» Problem statement
When a line below holds the string "linejoin", show that line.
########################################
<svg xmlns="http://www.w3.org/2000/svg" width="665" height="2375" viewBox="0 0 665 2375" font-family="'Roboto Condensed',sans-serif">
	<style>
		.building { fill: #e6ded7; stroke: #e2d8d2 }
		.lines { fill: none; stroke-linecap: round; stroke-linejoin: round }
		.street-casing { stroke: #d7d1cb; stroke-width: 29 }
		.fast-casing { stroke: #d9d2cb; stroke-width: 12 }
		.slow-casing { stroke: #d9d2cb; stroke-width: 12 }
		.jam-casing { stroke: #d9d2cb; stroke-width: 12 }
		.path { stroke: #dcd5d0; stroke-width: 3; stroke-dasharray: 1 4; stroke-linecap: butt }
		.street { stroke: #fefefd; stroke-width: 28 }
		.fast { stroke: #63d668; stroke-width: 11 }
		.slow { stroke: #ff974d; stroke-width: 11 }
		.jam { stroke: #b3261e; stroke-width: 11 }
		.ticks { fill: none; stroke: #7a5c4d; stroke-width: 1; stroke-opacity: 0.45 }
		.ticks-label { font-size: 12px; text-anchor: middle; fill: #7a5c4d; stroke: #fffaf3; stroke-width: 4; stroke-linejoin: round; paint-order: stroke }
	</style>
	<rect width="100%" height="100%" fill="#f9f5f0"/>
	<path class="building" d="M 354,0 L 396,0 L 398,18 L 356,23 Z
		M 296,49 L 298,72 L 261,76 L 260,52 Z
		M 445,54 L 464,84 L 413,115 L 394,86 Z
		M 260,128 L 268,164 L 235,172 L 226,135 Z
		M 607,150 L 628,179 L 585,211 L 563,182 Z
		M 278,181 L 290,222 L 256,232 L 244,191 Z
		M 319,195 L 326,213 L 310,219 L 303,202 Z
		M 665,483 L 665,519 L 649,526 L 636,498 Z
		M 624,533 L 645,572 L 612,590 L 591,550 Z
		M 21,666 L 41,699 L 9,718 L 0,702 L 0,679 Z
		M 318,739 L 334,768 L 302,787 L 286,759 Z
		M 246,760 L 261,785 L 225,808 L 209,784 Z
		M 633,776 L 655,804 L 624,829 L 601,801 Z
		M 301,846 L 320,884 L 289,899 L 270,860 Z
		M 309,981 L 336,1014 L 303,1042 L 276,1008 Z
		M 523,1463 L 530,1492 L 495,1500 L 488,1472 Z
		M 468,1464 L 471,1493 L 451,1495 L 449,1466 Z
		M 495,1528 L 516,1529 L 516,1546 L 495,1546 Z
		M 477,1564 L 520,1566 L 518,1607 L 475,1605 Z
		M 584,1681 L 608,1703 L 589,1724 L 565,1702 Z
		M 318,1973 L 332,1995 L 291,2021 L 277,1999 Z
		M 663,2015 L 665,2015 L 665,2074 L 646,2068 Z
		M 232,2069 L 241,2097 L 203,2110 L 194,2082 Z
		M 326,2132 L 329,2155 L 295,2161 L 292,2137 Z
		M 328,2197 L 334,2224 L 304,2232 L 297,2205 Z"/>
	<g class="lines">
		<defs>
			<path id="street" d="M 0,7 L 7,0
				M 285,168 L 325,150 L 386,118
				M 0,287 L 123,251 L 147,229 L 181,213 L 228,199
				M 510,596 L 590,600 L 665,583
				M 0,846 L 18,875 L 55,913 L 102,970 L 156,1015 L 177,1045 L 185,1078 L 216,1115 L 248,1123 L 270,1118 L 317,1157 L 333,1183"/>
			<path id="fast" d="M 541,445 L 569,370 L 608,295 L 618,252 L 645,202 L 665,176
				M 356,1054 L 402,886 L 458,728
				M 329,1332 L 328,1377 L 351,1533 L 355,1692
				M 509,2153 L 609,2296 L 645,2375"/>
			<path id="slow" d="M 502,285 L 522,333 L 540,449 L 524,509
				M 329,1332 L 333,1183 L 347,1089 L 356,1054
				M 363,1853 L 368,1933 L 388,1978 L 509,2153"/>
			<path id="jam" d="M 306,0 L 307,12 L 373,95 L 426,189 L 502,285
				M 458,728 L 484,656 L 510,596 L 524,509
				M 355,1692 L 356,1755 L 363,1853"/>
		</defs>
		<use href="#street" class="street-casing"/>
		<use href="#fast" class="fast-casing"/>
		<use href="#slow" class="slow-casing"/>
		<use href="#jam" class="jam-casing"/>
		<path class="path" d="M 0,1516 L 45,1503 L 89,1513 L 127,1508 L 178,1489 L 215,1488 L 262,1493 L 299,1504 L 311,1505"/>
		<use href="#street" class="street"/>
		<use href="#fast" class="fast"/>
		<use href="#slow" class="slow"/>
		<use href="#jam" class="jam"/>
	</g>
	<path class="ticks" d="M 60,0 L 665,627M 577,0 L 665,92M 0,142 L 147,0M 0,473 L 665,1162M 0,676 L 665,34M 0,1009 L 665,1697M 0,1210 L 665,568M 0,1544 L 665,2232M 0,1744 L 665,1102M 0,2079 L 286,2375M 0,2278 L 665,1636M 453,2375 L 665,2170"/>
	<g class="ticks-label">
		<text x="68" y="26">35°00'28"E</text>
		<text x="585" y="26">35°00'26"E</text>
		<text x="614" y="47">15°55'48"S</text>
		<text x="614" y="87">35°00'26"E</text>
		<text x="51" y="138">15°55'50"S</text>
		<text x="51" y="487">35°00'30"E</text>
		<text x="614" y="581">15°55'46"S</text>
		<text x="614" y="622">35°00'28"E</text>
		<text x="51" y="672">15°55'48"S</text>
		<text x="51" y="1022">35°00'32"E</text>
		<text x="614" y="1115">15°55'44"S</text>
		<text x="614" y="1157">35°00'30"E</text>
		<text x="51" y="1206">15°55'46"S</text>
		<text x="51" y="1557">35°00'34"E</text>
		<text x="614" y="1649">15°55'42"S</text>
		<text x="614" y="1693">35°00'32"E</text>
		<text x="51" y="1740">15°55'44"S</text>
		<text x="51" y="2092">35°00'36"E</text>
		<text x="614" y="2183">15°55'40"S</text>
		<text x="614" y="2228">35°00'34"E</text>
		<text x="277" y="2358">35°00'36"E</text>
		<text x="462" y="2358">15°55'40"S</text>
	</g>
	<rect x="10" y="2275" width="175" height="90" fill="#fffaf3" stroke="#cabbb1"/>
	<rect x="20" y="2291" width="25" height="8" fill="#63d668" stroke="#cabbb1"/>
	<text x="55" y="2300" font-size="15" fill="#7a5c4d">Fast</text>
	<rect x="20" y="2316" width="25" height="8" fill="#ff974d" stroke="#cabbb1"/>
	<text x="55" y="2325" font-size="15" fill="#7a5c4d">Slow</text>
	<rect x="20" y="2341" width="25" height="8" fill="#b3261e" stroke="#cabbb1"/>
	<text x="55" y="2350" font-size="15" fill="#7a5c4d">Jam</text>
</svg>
########################################
» Result
		.lines { fill: none; stroke-linecap: round; stroke-linejoin: round }
		.ticks-label { font-size: 12px; text-anchor: middle; fill: #7a5c4d; stroke: #fffaf3; stroke-width: 4; stroke-linejoin: round; paint-order: stroke }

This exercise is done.